● **DIRECTIONS**: Write out each line of the listing as it stands, without the images.

=== DATA EXTRACT ===

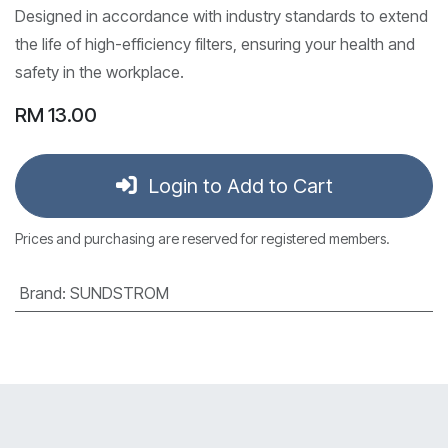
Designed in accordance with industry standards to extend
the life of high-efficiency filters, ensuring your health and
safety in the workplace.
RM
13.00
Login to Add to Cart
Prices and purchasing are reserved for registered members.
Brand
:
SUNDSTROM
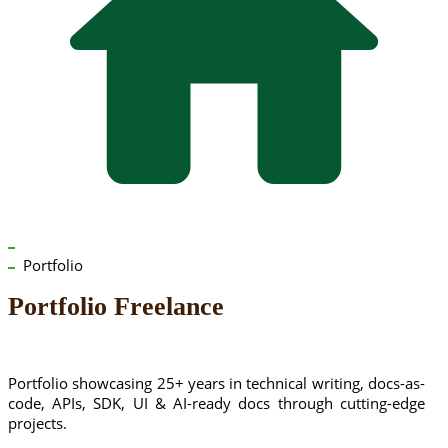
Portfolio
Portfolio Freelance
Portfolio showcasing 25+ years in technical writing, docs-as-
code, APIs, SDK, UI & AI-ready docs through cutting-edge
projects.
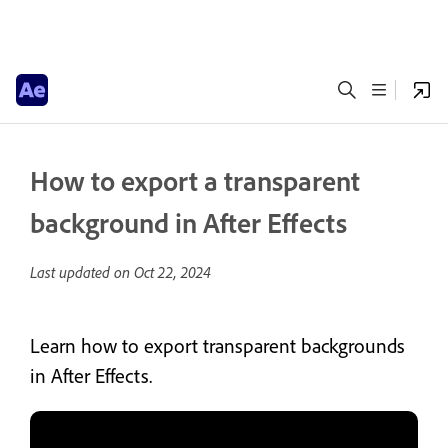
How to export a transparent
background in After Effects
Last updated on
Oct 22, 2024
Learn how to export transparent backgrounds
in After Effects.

===

● **RESULT**:
Designed in accordance with industry standards to extend
the life of high-efficiency filters, ensuring your health and
safety in the workplace.
RM
13.00
Login to Add to Cart
Prices and purchasing are reserved for registered members.
Brand
:
SUNDSTROM
Portfolio
Portfolio Freelance
Portfolio showcasing 25+ years in technical writing, docs-as-
code, APIs, SDK, UI & AI-ready docs through cutting-edge
projects.
How to export a transparent
background in After Effects
Last updated on
Oct 22, 2024
Learn how to export transparent backgrounds
in After Effects.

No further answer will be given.